Please rewrite the article on East Timor's rejection of the plan, starting with "She declined to" and going on through "Timor parliament's decision.", and change "reporters" to "journalists".
*** Selected excerpt
ID :
132558
Mon, 07/12/2010 - 21:43
Auther :

East Timor rejects Gillard's plan



East Timor's parliament has rejected a proposal by the Australian government to
establish a regional processing centre for asylum seekers.
All parties of the East Timorese government were in opposition to the proposal
floated by Prime Minister Julia Gillard last week, ABC Radio reported.
The decision to reject the proposal was unanimous among the 34 members of East
Timor's 65 person parliament who voted on the resolution.
Prime Minister Julia Gillard has declined to comment on the East Timor parliament's
decision on Monday.
The news came as Ms Gillard launched author Blanche d'Alpuget's latest book, Hawke:
The Prime Minister, in Sydney.
Immediately after the launch, Ms Gillard was asked by journalists to comment on the
East Timorese resolution.
She declined to comment, saying good night to them instead, and rushed off.
Earlier on Monday, Ms Gillard said she was focused on dialogue with East Timor on
setting up the centre.
"I announced it last Tuesday and I have been determined each day since to get it
done. We are now in dialogue with East Timor," Ms Gillard earlier told reporters in
Adelaide.
Foreign Minister Stephen Smith is expected to discuss the issue of asylum seekers
with Indonesian officials in Jakarta later this week.
He defended a decision earlier in the day not to visit East Timor to discuss the
matter.
"We have an agreed process with East Timor," Mr Smith told Sky News ahead of the
East Timor parliament's decision.
"That process, in terms of getting officials together, starts today in Dili."
Ms Gillard was criticised last week for not consulting Prime Minister Xanana Gusmao
on the centre proposal ahead of announcing her policy.
Labor on Monday was hosing down concerns about its asylum seeker and border
protection policy, as it looked to the polls.
Fifty-six per cent of respondents to an Essential Research poll, published on
Monday, believed Labor was too soft on the issue.
But 42 per cent of people approved of the way Ms Gillard was addressing it, compared
with 33 per cent who disapproved.
******
*** Record excerpts
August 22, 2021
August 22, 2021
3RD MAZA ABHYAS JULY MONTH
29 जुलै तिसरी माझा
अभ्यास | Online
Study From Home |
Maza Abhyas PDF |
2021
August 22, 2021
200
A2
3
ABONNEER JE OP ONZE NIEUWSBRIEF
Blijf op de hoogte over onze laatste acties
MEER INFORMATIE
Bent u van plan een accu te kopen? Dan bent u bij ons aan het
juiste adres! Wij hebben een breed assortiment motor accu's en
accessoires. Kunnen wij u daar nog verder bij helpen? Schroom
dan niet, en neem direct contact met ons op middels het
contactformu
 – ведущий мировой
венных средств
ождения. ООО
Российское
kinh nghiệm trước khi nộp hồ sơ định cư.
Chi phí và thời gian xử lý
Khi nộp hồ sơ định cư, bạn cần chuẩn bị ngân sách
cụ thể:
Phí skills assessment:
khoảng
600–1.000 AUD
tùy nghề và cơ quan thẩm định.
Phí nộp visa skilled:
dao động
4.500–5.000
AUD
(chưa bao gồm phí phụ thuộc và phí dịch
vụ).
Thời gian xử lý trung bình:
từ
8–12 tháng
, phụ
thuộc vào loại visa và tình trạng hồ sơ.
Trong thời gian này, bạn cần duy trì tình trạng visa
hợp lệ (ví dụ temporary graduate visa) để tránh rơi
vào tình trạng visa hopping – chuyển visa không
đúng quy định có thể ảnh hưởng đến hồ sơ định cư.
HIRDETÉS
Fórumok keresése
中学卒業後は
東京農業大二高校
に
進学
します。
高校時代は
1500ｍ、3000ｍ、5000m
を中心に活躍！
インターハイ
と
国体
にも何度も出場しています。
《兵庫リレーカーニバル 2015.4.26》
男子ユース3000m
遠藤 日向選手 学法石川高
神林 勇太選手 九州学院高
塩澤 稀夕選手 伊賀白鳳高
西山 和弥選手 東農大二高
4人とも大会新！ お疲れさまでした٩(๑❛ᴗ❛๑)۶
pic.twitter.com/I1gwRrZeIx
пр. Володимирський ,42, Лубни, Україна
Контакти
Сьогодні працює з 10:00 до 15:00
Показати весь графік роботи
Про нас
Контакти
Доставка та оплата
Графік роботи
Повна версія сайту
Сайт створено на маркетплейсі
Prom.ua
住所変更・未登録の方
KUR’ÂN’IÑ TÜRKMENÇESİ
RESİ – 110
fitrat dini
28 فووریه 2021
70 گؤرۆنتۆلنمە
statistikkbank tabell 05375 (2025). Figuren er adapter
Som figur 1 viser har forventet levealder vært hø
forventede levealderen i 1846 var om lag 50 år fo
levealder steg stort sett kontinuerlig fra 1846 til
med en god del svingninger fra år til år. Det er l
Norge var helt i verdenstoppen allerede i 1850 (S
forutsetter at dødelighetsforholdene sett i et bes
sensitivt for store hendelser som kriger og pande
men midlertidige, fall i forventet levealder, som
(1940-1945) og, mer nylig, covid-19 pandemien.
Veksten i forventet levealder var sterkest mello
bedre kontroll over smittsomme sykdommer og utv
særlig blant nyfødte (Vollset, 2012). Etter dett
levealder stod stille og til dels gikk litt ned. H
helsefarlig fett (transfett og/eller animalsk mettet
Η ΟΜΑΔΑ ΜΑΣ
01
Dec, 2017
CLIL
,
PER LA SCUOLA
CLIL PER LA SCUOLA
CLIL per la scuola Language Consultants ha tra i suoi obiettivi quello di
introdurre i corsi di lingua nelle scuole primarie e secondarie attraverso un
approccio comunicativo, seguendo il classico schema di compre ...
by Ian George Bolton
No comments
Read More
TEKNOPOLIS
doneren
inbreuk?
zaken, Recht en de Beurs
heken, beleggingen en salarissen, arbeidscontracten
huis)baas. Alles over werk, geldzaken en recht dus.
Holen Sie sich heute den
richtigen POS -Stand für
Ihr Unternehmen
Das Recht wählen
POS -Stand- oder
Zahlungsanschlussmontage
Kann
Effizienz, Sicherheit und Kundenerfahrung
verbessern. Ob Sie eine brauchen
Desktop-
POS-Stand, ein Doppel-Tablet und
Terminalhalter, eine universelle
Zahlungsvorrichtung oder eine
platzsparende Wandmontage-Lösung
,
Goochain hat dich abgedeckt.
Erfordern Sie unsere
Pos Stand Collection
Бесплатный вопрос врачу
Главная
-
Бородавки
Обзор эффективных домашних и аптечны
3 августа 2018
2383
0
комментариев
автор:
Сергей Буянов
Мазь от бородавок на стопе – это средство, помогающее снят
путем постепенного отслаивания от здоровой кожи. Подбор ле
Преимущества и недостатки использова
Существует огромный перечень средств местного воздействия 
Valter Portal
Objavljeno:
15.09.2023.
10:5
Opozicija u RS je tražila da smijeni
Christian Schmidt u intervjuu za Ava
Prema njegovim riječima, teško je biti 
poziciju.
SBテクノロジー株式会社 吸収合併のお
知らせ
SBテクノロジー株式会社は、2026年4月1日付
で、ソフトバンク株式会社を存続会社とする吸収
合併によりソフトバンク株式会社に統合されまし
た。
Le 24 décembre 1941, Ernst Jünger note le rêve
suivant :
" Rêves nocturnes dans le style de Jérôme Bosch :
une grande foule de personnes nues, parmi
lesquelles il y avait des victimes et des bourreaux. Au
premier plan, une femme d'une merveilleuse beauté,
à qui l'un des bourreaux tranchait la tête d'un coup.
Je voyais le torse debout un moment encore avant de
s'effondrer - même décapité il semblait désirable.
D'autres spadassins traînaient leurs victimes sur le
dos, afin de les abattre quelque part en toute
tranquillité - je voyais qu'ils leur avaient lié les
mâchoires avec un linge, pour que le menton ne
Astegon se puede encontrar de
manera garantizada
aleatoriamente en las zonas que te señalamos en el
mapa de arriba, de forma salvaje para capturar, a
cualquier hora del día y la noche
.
******
▶ **Output**
She declined to comment, saying good night to them instead, and rushed off.
Earlier on Monday, Ms Gillard said she was focused on dialogue with East Timor on
setting up the centre.
"I announced it last Tuesday and I have been determined each day since to get it
done. We are now in dialogue with East Timor," Ms Gillard earlier told journalists in
Adelaide.
Foreign Minister Stephen Smith is expected to discuss the issue of asylum seekers
with Indonesian officials in Jakarta later this week.
He defended a decision earlier in the day not to visit East Timor to discuss the
matter.
"We have an agreed process with East Timor," Mr Smith told Sky News ahead of the
East Timor parliament's decision.